We found a low incidence of other abnormalities, including 11q23 in 1.5% of the study patients, by comparison with the figure in the other published studies in the pediatric age group (2%).12,15 Rarity of this aberration in our group may be owing to the fact that the occurrence of this abnormality is more frequently seen in infants under one year and in secondary ALL.5
Translocations such as t(7;14), t(10;12), t(4;9), and t(7;9) were found in some cases in our study, but we did not find any similar report in the literature. We also found chromosomal structural changes such as deletion 7, deletion 6q, deletion X, duplication 1, and deletion 12p (table 3). Some of these changes such as the deletion or loss of chromosome 7 are more frequently seen in acute myeloid leukemia (AML) and myelodysplastic syndrome (MDS) patients. We found no report on inversion 16 , t(1;4), and t(10;13) in ALL patients in the literature, but t(7;14), t(7;9), and t(6,12) were reported in T-ALL cases.16,17 Translocation (4;9) has also been previously reported in AML patients.18
Given the limited number of cases in the present study, the type and frequency of some the abnormalities are different from those reported by other groups.
Conclusion
Cytogenetic analysis in ALL plays an important role in the classification and prognosis of the patients. The present study was the first of its kind to survey the distribution of cytogenetic abnormalities in pediatric and adult ALL patients in Fars Province. In comparison to the other relevant studies, we found that normal karyotypes in our study population were more frequent than those in the other studies and that the difference between the children and adults did not constitute statistical significance. Hyperdiploidy was the most frequent abnormal karyotype in our study, which chimes in with the literature. Pure hyperdiploidy had a significantly higher incidence in children than in adults. The frequencies of some other chromosomal aberrations such as t(9;22) were comparable to those reported elsewhere. Other abnormalities, including 11q23 and t(1;19), had low incidence rates compared to the figures reported previously.
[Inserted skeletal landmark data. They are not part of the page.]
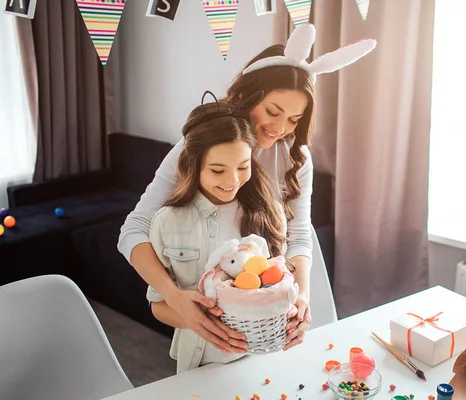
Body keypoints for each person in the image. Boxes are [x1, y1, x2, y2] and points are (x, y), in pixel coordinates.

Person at [118, 23, 376, 353]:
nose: (281, 128)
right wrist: (173, 296)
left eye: (294, 119)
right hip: (221, 312)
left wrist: (303, 296)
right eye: (273, 111)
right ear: (248, 94)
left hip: (276, 297)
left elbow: (299, 235)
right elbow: (134, 230)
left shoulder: (295, 157)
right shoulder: (199, 146)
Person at [147, 99, 288, 373]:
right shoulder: (169, 222)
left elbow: (280, 283)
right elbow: (158, 305)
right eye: (217, 170)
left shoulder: (269, 213)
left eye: (243, 166)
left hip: (265, 360)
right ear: (194, 165)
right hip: (201, 364)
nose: (232, 180)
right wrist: (202, 323)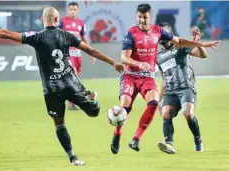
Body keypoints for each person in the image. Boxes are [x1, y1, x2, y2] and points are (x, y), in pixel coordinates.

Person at [0, 7, 124, 166]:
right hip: (71, 84)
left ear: (42, 20)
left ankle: (73, 158)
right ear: (57, 20)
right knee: (94, 111)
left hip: (51, 89)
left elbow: (6, 34)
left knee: (59, 124)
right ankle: (91, 99)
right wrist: (113, 63)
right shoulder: (67, 35)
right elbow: (91, 51)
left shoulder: (36, 36)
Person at [110, 3, 220, 154]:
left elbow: (190, 48)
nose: (142, 20)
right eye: (140, 17)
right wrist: (141, 66)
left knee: (174, 110)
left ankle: (195, 139)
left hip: (172, 83)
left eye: (145, 17)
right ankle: (123, 136)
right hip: (147, 81)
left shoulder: (169, 40)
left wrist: (201, 43)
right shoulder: (152, 50)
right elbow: (127, 59)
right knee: (139, 110)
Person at [157, 23, 207, 154]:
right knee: (165, 113)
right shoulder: (158, 58)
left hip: (186, 88)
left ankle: (198, 140)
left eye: (165, 33)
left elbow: (203, 55)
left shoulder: (181, 46)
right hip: (170, 92)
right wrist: (160, 99)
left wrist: (197, 43)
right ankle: (169, 144)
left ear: (170, 34)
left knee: (188, 114)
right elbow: (164, 79)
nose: (162, 36)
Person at [58, 1, 96, 110]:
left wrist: (91, 53)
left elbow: (84, 39)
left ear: (77, 11)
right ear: (68, 10)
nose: (73, 11)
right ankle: (72, 102)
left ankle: (67, 97)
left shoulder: (81, 23)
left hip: (77, 54)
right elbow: (57, 34)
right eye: (71, 9)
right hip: (67, 53)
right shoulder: (62, 22)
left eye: (75, 9)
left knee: (76, 77)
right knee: (73, 75)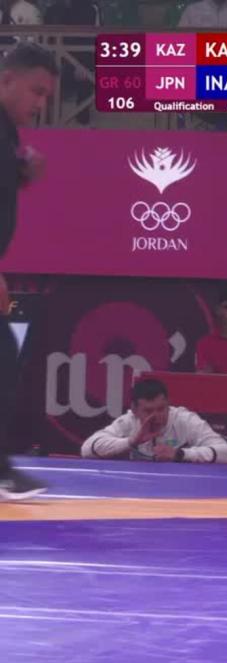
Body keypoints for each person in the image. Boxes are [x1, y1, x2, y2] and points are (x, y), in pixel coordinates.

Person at [0, 43, 54, 500]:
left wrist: (20, 174)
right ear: (6, 80)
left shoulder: (8, 133)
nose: (40, 103)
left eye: (47, 96)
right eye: (36, 91)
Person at [81, 378, 227, 463]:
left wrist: (180, 454)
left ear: (168, 403)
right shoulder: (128, 421)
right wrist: (131, 442)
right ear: (134, 410)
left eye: (161, 408)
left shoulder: (185, 420)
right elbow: (87, 449)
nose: (156, 416)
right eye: (148, 411)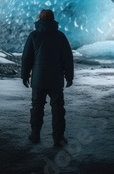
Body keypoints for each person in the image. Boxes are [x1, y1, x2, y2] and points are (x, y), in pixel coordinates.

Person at [21, 9, 74, 147]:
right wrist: (69, 77)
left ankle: (35, 135)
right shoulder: (60, 36)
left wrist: (25, 76)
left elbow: (27, 58)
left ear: (40, 19)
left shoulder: (33, 36)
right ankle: (58, 138)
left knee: (37, 107)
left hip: (38, 79)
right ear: (53, 19)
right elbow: (68, 58)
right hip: (56, 79)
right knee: (57, 108)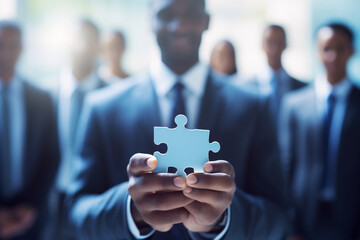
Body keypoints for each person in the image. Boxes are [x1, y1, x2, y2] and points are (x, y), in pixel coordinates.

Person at [65, 0, 287, 239]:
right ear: (149, 20)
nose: (178, 26)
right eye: (166, 14)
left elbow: (278, 218)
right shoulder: (102, 107)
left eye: (190, 13)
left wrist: (222, 218)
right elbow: (77, 214)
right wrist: (130, 209)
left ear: (207, 20)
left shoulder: (254, 106)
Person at [280, 22, 360, 240]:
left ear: (351, 51)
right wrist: (291, 224)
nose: (333, 56)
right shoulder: (294, 104)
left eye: (340, 48)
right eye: (326, 49)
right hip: (304, 217)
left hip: (351, 217)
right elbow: (286, 166)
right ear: (317, 52)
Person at [0, 21, 59, 240]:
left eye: (13, 45)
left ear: (21, 48)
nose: (6, 52)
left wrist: (31, 205)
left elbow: (52, 155)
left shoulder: (41, 98)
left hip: (30, 218)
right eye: (1, 45)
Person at [54, 19, 106, 239]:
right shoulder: (43, 95)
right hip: (50, 204)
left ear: (99, 47)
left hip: (97, 202)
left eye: (90, 41)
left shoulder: (113, 97)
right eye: (77, 40)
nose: (83, 47)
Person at [248, 24, 306, 119]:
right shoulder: (248, 87)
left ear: (286, 45)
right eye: (270, 43)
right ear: (262, 45)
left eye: (279, 43)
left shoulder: (302, 89)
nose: (274, 49)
Finally, we found abnormalities such as the deletion or loss of chromosome 7, which are more frequently reported in AML or MDS patients. We conclude that advanced molecular methods which can detect cryptic abnormalities in ALL cases must be utilized routinely in cytogenetic laboratories. We also recommend that the prognostic effect of cytogenetic abnormalities for ALL patients be evaluated in the future.
Acknowledgment
We hereby thank Zahra Bagheri, PhD, for the analysis and interpretation of our data.
Conflict of interest: None declared.